Rumanian nationalists faced a difficult problem. As anti­semites, they were happy to get rid of the Jews. But on the other hand, large scale departure of trained Jewish personnel could have affected Rumanian economy. Between 1960 and 1965 about 35,000 Jews left Rumania very quietly, without "causing diplomatic troubles with the Arab friends" of Bucharest.
Today, Rumanian diplomacy is performing the unique feat of maintaining good relations with both Israel and the most extreme Arab nationalists, simultaneously, although Rumanian domestic policy is very quiet about the "Jewish Question", there exists in Rumania a definite ceiling to any Jewish advancement in the civil service as well as in the academic and cultural fields.
The previously francophile, later German­Nazi oriented, then Stalinist­Communist oriented Rumania, Professor Haraszti concludes in his book, "is today still one of the most chauvinistic, most anti­semitic country in the world."

DECLARATION


The Agreement concluded in February 1947 between the Allies and Rumania asserts in Part II, Section 1, Article 3 that:

"RUMANIA SHALL TAKE THE STEPS NECESSARY TO SECURE TO ALL PERSONS UNDER RUMANIAN JURISDICTION, WITHOUT DISTINCTION AS TO RACE, SEX, LANGUAGE OR RELIGION, THE ENJOYMENT OF HUMAN RIGHTS AND FUNDAMENTAL FREEDOMS, INCLUDING FREEDOM OF EXPRESSION, PRESS AND PUBLICATION, OF RELIGIOUS WORSHIP, OF POLITICAL OPINION AND OF PUBLIC MEETING."

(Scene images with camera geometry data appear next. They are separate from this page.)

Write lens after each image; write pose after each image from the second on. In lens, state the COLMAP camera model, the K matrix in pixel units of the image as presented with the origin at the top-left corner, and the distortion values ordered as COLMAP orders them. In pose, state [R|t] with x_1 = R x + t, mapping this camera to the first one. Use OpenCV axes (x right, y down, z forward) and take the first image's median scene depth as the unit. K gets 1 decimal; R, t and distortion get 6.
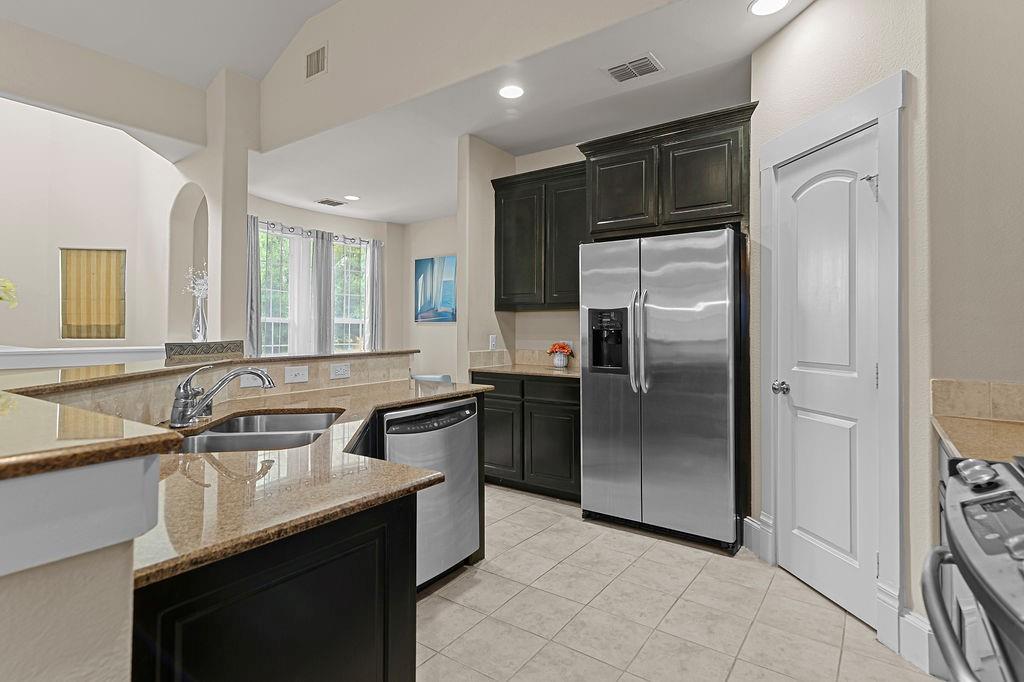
lens RADIAL K [[530.5, 0, 495.0], [0, 530.5, 330.5], [0, 0, 1]] dist [0.026865, -0.000492]
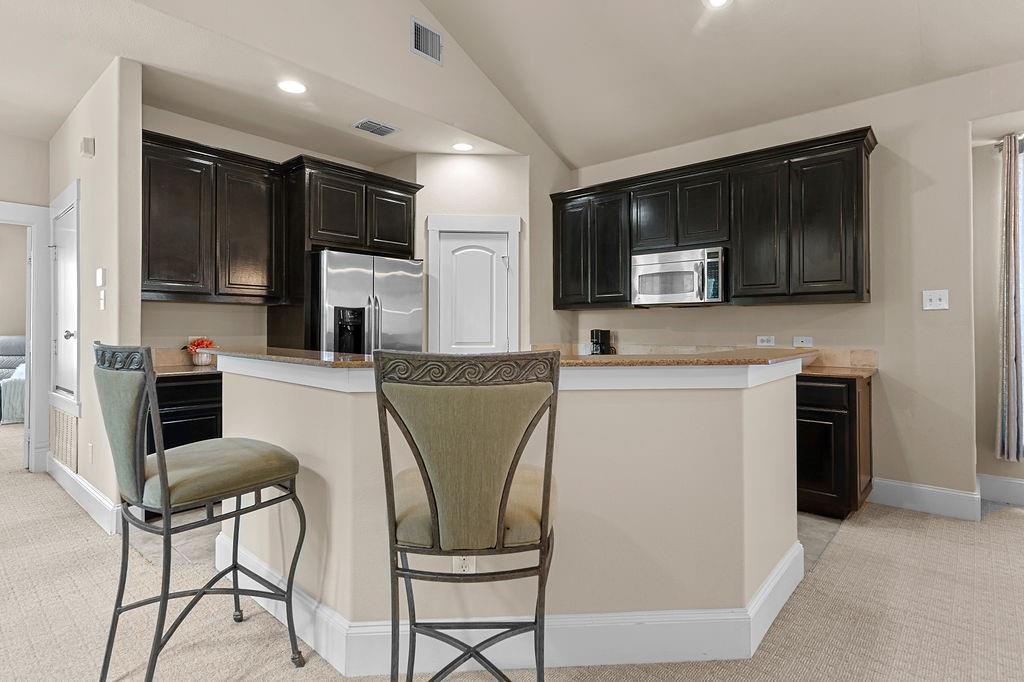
lens RADIAL K [[530.5, 0, 514.4], [0, 530.5, 333.3], [0, 0, 1]] dist [0.026865, -0.000492]
pose [[0.076867, -0.012119, 0.996968, -0.567375], [-0.000324, 0.999926, 0.012180, 0.001702], [-0.997041, -0.001259, 0.076857, 0.303100]]
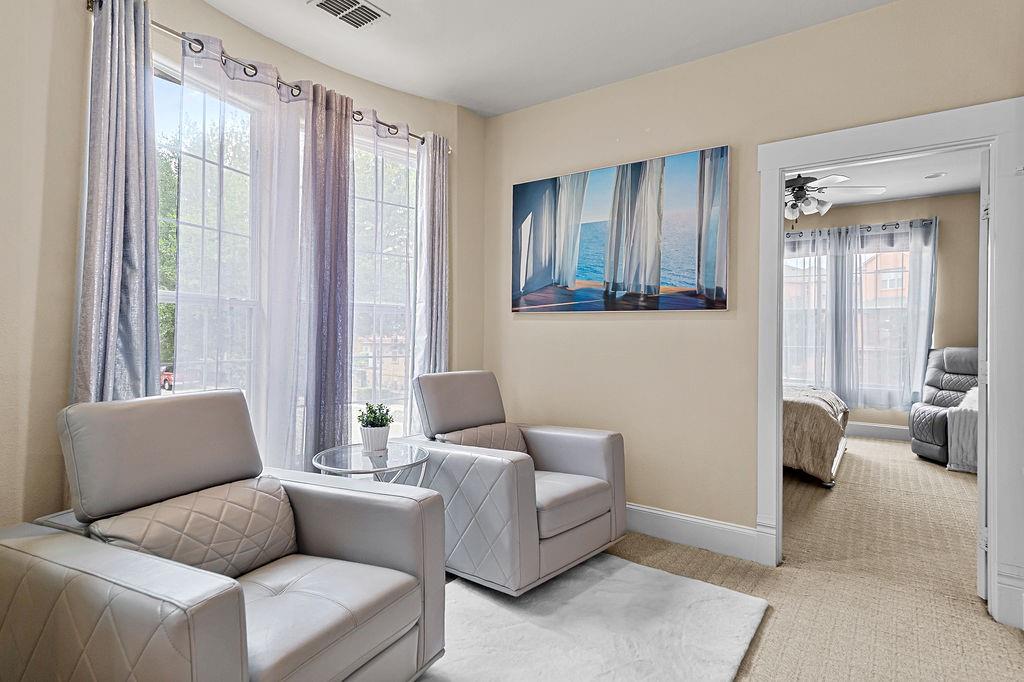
lens RADIAL K [[530.5, 0, 503.0], [0, 530.5, 320.6], [0, 0, 1]] dist [0.026865, -0.000492]
pose [[0.999350, 0.007898, 0.035166, -0.226479], [-0.007041, 0.999677, -0.024415, 0.005313], [-0.035347, 0.024151, 0.999083, 0.655764]]
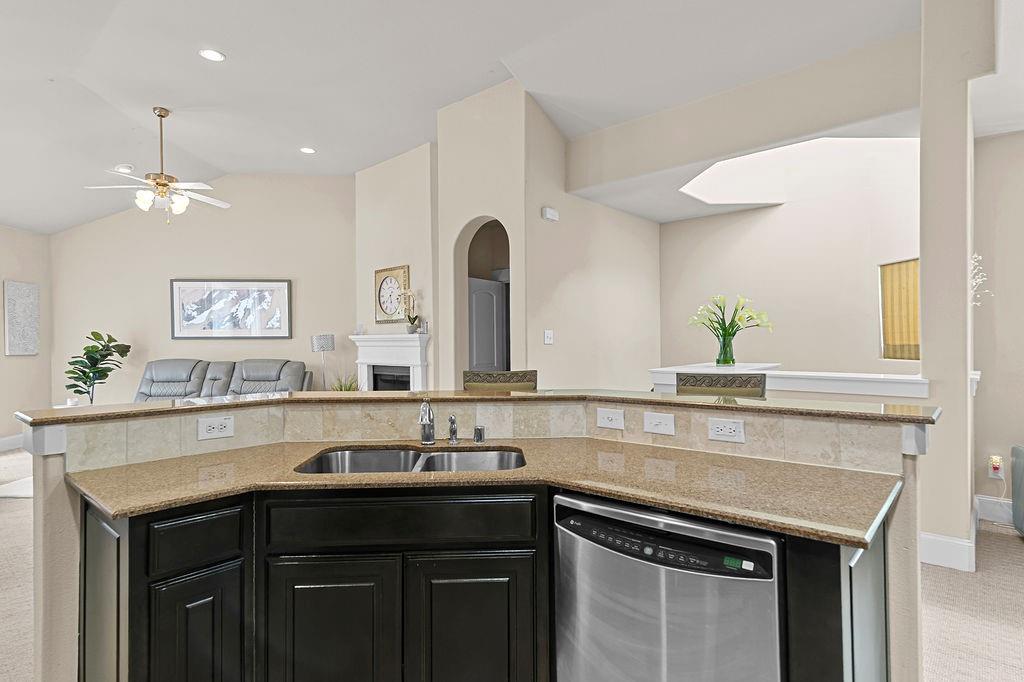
lens RADIAL K [[530.5, 0, 510.8], [0, 530.5, 337.2], [0, 0, 1]] dist [0.026865, -0.000492]
pose [[-0.088866, -0.012135, -0.995970, 0.199039], [0.009294, 0.999872, -0.013011, -0.016444], [0.996000, -0.010412, -0.088742, 0.404176]]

These were the conditions under which the United States, Great Britain, France and the Soviet Union allowed the annexation of Transylvania by Rumania.
Since the Government of the Socialist Republic of Rumania did not and still does not comply with these conditions, the governments of the United States, Great Britain, France, and the Soviet Union have the right as well as the obligation to order the immediate return of these territories to Hungary, or declare Transylvania an independent state under the protection of the United Nations. They owe this to those millions of Hungarians, Germans, Jews, Bulgarians and others whom they forced under the terror­regime of the Rumanian government.